3.Assessment of pain
The main reason for the failure of cancer pain treatment is often due to the failure to properly assess the patient’s pain situation. Assessment of pain requires close cooperation between clinicians and patients.
After treatment starts, pain should be assessed regularly and regularly. When a new pain lesion appears, it should be reported at S time. Determine the interval of pain assessment according to different cancer pain treatment protocols. For example, non-intestinal administration method should start assessment 15-30 minutes after drug administration; oral administration method should start assessment 1 hour after drug administration. Determine the cause of pain and decide the pain treatment plan.

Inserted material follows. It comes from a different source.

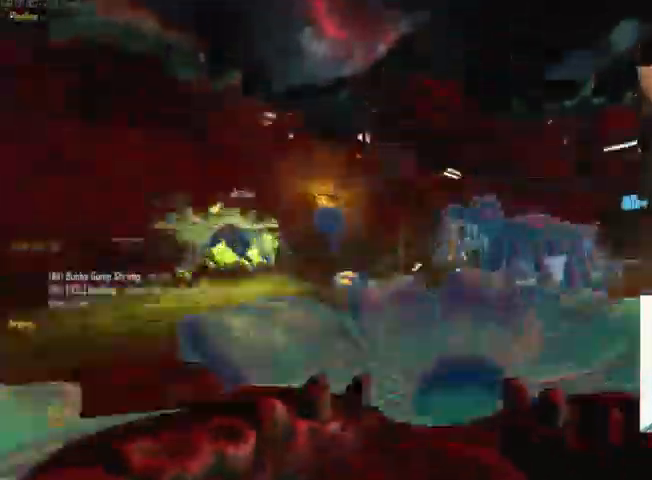
{"keys": [], "mouse": [], "events": [[300, "mouse_right", "up"]]}
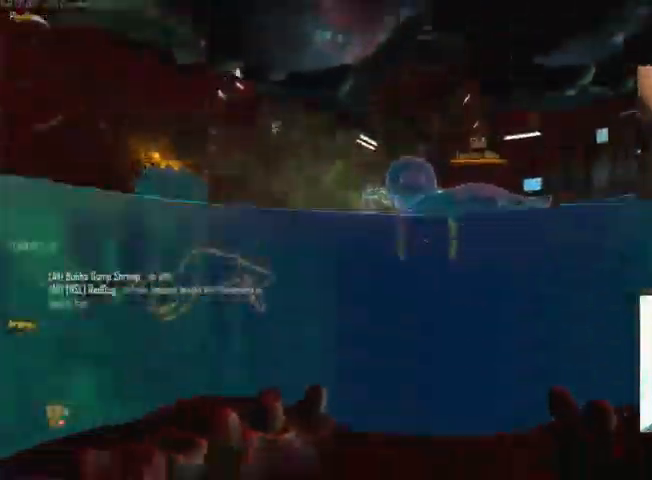
{"keys": ["a", "w"], "mouse": [], "events": [[400, "w", "down"], [467, "a", "down"]]}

(1) Pre-treatment assessment: The purpose of this is to understand the nature of the patient’s pain such as the site, degree and cause of pain. The assessment includes the following: detailed medical history; physical examination; psychosocial assessment; and clarification of the diagnosis.
(2) Assessment during treatment: During the course of pain treatment, the pain situation needs to be continuously assessed. When the pain changes or new pain lesions appear, a diagnosis should be made and the pain treatment plan should be modified in a timely manner.